+++ Extrait de référence +++

Un hôpital miliaire a été installé à Asni, un village au sud de Marrakech, pour s’occuper des victimes du séisme du 8 septembre. © Le Jeune Maghrébin

Le choix d’Asni n’est pas anodin. Cela est dû à son emplacement stratégique qui fait de lui un carrefour entre les villages du Haut Atlas et Marrakech. Mon ami Youssef est professeur et y travaille depuis des années, il se dit chanceux d’avoir quitté le village quelques heures avant le désastre meurtrier.

« Ce vendredi-là, j’ai quitté le village pour rendre visite à ma cousine, qui se trouve à Marrakech. Deux jours plus tard, je suis retourné au village, c’est là que je me suis rendu compte que ma maison avait été endommagée. On dirait qu’un missile l’a frappée. Heureusement, je n’y étais pas, sinon je ne serai pas là aujourd’hui. La chance a été de mon côté, Dieu merci. »

+++ Lignes de données +++

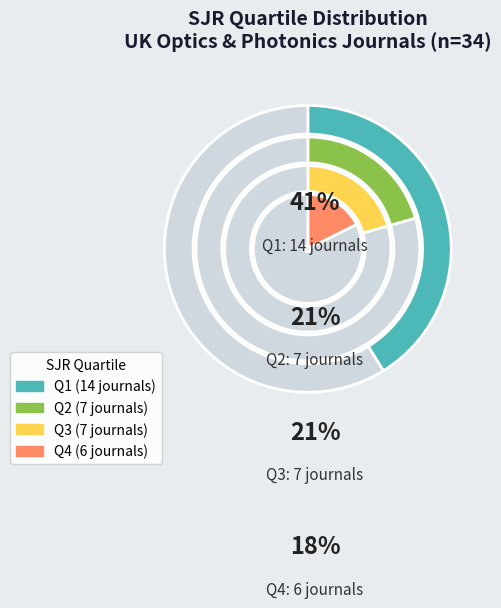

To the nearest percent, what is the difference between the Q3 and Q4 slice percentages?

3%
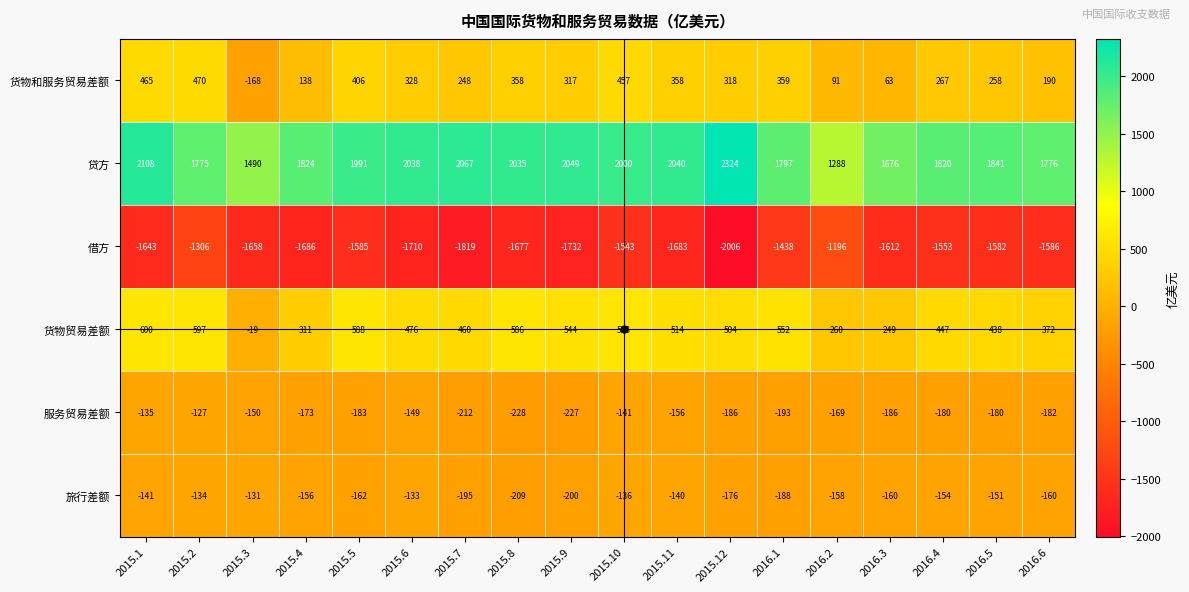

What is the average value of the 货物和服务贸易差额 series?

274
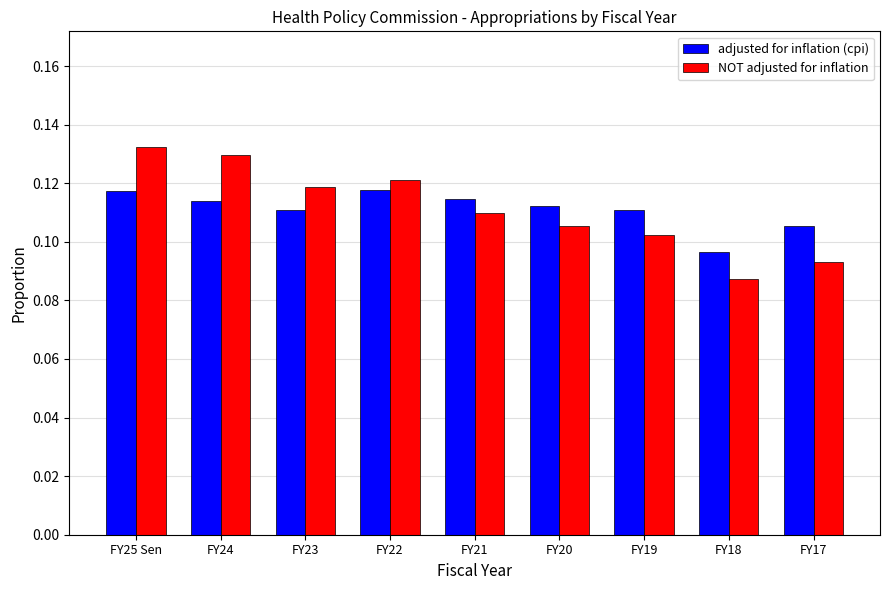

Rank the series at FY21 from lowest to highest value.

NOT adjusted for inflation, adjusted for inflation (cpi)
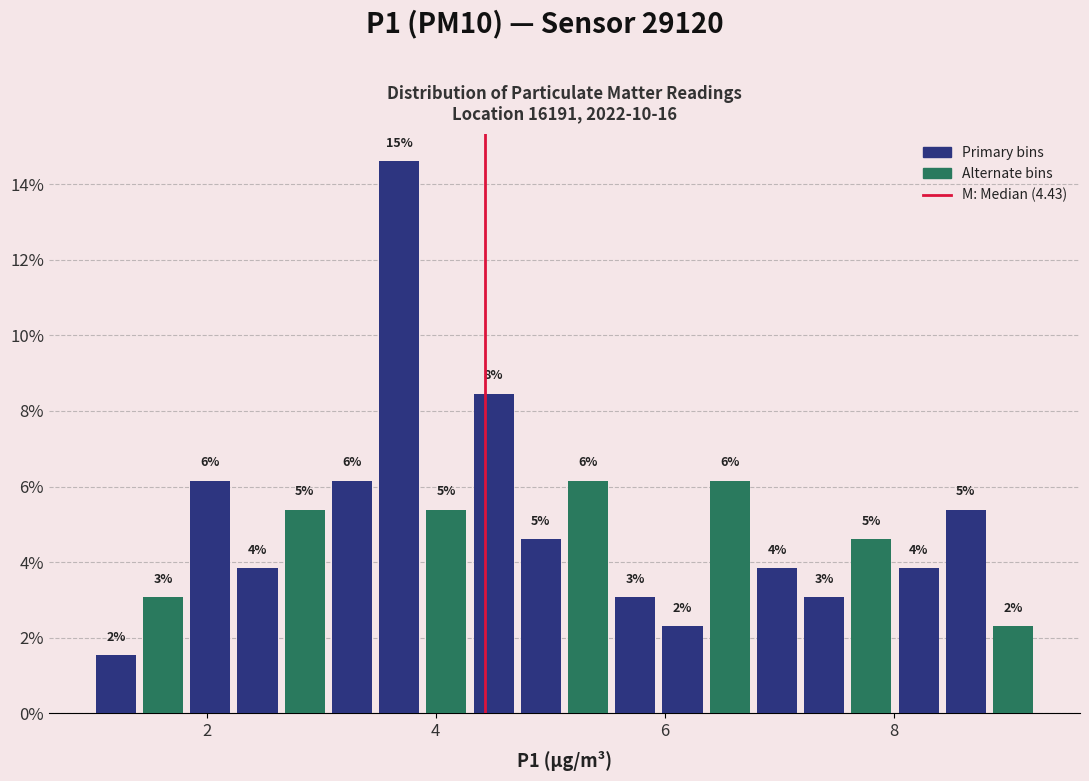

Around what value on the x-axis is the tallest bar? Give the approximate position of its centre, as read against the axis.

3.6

+++

→ **Questions sur l'extrait**:
1 - Reproduisez, dans l'extrait sur Asni, tout le passage allant de « Le choix d’Asni » jusqu'à « le désastre meurtrier. ».
2 - Répondez brièvement à partir de l'extrait sur Asni :
(a) Où se situe Asni par rapport à Marrakech ?
(b) Quelle profession exerce Youssef ?
(c) Combien de jours après son départ Youssef est-il retourné au village ?

→ **Corrigé par question**:
1 -
Le choix d’Asni n’est pas anodin. Cela est dû à son emplacement stratégique qui fait de lui un carrefour entre les villages du Haut Atlas et Marrakech. Mon ami Youssef est professeur et y travaille depuis des années, il se dit chanceux d’avoir quitté le village quelques heures avant le désastre meurtrier.

2 -
(a) Au sud de Marrakech.
(b) Il est professeur.
(c) Deux jours plus tard.